The Hon. Rush Dew Holt, of West Virginia, was on his feet steadily mimicking the speech in the manner of the President of the United States, like any hoodlum from the coal mines of his state. Then he took to sneering at the English House of Lords for taking cover at the sounding of an air alarm.

Then up arose the Hon. Robert Rice Reynolds, of North Carolina (God help her!), to ask:

"I wonder if Winston Churchill was in the rush?"

"I understand three lords were injured by Churchill's rush to be first," was Holt's reply.

It is of course a falsehood out of whole cloth. And there is a devastating answer to it. Mr. Winston Churchill has proved his courage in battle. He served "with great distinction" in India in 1897 and in the Sudan in 1898, was made a prisoner by the Boers in 1899 and made a daring escape, serving with the British army in France between his resignation as First Lord of the Admiralty in 1915 and his appointment as Minister of Munitions in 1917. No such can be said for either the Hon. Rush Dew Holt or the Hon. Robert Rice Reynolds. The latter's name, indeed, does not appear on the rolls of the army for 1917-18, though he (Holt was too young) was exactly of the age to be there.

Incidentally, all this bears on the argument of Hugh Johnson referred to in another editorial on this page. It is plain enough where the sympathies of these men lie. And if sympathy for Nazism, hatred for its foes, isn't ground to suspect a man of being a Nazi at heart, what is? Or is it only the great "neutrals" who have a right to be unneutral?

Ol' 42 Up

One More Promotion And We'll Be In Second Dozen

Though our hearts well with gladness whenever we name her, candor has trained us to look far down in 42nd place for the name of North Carolina in any table listing the 48 states according to wealth, health, culture and public welfare. "Ol' 42," we have come to call her, not without affectionate understanding of the hard factors that cause so great a gap between her pride and her pocketbook.

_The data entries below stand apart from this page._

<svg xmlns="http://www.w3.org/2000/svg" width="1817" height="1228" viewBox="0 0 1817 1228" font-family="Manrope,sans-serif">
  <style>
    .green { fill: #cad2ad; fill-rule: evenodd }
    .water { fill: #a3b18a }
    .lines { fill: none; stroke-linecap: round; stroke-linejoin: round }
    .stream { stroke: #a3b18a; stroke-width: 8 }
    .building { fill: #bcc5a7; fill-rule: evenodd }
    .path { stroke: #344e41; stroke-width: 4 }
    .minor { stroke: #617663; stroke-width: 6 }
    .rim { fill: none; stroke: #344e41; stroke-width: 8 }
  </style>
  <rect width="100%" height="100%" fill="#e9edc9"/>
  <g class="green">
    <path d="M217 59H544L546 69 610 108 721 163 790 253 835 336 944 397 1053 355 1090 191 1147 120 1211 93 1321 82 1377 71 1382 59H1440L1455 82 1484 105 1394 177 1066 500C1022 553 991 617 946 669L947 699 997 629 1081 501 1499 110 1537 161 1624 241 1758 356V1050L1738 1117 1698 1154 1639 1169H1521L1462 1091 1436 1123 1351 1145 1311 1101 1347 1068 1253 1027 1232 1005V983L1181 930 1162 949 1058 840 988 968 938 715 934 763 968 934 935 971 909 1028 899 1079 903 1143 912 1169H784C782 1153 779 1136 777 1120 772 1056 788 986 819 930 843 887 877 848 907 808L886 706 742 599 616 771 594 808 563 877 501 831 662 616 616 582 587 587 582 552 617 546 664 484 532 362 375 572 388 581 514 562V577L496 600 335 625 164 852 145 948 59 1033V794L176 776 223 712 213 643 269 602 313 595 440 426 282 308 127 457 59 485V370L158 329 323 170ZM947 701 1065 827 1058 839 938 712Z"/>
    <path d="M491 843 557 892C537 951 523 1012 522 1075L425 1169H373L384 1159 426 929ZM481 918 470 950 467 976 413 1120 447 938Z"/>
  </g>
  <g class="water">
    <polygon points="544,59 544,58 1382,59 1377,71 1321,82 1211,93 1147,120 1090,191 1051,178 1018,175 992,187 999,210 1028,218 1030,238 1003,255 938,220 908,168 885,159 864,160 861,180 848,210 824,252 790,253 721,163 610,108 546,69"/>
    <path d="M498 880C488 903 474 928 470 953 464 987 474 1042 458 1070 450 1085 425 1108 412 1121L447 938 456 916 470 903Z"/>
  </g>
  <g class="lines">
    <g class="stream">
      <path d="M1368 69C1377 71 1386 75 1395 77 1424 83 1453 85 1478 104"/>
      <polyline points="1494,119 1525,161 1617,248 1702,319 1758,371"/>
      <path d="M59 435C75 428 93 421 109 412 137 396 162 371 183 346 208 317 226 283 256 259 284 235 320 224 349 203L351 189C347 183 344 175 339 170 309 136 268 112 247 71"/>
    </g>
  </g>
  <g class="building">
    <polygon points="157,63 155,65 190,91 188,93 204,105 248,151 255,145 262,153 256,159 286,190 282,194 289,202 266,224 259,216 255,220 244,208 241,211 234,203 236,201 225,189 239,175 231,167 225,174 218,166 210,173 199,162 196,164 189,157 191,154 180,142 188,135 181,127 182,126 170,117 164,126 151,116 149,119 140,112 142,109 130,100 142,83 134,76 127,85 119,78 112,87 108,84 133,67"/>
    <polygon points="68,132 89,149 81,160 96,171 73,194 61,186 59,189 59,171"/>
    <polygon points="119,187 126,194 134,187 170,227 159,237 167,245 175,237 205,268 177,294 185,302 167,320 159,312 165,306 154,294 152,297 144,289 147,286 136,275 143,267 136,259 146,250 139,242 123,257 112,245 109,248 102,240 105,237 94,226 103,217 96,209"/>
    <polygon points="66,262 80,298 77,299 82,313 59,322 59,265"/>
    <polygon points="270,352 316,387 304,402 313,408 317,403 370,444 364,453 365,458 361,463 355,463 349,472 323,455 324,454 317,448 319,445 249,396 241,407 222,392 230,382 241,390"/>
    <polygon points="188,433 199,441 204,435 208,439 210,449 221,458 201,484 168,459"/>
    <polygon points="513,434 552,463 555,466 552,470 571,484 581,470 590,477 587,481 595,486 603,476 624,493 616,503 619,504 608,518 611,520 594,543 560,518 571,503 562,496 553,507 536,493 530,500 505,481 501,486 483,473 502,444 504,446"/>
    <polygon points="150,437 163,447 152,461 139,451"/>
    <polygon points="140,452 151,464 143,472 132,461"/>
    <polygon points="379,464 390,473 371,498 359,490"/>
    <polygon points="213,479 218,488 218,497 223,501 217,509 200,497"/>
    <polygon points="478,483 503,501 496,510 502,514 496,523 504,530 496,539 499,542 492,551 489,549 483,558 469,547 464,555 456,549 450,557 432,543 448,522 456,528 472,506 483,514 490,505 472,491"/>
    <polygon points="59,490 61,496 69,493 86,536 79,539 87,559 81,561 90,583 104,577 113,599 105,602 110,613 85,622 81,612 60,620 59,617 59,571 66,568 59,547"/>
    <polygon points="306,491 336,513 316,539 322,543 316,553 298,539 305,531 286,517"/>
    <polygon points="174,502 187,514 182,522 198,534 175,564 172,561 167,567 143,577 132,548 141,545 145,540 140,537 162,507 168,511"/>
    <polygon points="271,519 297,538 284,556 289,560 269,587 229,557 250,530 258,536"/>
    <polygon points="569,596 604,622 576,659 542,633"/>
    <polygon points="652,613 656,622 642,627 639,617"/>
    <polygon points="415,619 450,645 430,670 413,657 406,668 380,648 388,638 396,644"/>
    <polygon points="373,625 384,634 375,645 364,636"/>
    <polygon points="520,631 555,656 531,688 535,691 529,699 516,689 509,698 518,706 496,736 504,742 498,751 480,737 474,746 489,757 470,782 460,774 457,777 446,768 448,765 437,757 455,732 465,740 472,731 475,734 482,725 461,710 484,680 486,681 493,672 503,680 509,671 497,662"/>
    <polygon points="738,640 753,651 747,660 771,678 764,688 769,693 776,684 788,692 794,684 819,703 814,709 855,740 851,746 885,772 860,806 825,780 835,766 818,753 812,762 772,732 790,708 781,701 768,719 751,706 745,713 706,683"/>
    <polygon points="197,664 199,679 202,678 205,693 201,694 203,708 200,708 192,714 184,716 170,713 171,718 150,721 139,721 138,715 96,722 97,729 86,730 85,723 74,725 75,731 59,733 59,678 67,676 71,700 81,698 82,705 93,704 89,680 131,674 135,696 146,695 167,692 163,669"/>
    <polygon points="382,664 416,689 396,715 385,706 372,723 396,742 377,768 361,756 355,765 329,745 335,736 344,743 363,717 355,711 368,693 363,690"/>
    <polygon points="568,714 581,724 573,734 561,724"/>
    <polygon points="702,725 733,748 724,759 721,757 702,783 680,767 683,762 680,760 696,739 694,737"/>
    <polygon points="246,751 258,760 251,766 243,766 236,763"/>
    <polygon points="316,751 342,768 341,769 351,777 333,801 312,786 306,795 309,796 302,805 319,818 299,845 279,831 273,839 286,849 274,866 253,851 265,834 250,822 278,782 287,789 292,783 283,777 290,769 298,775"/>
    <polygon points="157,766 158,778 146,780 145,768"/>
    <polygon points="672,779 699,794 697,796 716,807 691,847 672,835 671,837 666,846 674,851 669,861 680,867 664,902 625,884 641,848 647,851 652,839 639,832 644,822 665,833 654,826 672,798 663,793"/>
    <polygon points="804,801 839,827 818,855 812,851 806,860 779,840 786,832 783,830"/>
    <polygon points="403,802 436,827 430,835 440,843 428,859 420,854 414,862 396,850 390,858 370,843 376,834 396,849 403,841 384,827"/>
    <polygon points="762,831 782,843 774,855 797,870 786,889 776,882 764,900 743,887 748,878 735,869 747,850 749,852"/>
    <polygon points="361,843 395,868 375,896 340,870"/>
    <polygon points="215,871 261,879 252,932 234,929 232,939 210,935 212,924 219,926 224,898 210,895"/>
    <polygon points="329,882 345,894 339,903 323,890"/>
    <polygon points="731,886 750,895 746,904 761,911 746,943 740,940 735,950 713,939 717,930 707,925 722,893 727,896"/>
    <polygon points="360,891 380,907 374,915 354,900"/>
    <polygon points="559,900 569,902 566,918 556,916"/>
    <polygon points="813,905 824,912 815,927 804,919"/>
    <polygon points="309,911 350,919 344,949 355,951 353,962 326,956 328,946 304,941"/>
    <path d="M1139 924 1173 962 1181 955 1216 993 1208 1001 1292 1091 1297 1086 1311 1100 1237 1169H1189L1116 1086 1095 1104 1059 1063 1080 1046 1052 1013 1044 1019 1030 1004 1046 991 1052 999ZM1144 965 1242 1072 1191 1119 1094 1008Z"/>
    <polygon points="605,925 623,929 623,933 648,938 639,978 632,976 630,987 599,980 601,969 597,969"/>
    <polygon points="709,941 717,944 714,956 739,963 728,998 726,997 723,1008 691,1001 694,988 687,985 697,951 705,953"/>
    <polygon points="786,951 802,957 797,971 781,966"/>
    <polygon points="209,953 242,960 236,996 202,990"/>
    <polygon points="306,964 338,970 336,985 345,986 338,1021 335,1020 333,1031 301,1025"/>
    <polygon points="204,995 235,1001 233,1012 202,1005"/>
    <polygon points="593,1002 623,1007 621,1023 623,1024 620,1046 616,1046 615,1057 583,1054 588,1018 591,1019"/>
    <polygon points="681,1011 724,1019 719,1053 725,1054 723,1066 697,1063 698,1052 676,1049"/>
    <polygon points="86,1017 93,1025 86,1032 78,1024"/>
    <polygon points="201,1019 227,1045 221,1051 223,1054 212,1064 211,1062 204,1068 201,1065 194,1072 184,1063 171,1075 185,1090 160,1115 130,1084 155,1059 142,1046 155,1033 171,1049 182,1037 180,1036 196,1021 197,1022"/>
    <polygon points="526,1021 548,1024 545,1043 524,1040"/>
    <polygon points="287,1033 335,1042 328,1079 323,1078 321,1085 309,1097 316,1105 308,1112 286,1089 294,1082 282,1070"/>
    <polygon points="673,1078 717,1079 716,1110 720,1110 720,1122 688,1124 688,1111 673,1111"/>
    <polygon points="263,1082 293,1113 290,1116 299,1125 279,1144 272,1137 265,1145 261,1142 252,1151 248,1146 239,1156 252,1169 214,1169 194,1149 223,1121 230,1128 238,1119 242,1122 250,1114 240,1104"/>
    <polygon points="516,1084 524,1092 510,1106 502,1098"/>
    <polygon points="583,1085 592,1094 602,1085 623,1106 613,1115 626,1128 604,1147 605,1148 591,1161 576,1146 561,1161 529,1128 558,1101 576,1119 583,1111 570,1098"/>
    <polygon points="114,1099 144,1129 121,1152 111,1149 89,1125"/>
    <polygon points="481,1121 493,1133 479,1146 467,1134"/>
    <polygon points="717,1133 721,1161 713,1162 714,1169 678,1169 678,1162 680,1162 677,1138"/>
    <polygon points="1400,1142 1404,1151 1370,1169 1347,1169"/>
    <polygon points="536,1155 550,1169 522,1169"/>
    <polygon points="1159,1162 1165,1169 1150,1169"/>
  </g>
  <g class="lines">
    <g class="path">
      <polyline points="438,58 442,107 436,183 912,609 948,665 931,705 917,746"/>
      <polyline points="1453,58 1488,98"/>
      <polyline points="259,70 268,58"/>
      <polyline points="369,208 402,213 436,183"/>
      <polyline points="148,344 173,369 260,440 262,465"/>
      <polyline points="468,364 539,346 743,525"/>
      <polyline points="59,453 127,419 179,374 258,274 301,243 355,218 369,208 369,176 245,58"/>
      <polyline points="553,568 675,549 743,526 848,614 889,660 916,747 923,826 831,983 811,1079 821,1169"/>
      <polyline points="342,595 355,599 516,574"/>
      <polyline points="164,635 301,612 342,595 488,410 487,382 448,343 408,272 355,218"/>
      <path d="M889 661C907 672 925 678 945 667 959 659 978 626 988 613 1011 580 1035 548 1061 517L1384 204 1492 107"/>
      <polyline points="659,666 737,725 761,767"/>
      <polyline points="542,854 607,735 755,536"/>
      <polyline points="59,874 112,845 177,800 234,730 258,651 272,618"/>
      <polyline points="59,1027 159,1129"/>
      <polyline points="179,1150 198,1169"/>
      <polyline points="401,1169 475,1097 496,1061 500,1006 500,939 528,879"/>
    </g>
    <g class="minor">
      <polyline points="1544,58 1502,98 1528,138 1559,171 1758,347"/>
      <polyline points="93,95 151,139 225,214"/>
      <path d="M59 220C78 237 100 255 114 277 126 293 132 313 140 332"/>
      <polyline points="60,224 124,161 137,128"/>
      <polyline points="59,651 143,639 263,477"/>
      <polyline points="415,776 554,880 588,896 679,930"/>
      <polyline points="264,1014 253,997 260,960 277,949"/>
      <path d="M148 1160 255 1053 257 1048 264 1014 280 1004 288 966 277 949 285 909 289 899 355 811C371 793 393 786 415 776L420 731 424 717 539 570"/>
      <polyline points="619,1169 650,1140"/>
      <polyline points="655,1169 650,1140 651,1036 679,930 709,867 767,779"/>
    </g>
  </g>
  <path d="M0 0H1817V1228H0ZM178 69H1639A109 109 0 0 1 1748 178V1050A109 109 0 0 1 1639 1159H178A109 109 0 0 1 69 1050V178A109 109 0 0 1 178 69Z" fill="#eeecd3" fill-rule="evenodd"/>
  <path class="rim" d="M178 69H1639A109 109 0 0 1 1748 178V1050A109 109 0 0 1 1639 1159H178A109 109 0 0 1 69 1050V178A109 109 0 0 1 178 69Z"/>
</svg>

But look ye! "Ol' 42" has been promoted, and at that in a field of endeavor for which, in years gone by, she was wont to thank God for South Carolina, who alone had kept her from bringing up the rear. In the rank of the states according to public education, North Carolina has moved to 38th place. Which is to say that instead of being followed only by Mississippi, Georgia, Louisiana and a few other backward sisters, she now can see the front of the column. With a spyglass, anyhow.

Besides, excellence is not only a matter of mere statistical standing. North and South Carolinians know full well, for all their defamers, that the simple pleasure of living in God's chosen country makes up for the fact that the Philistines are getting most of the manna.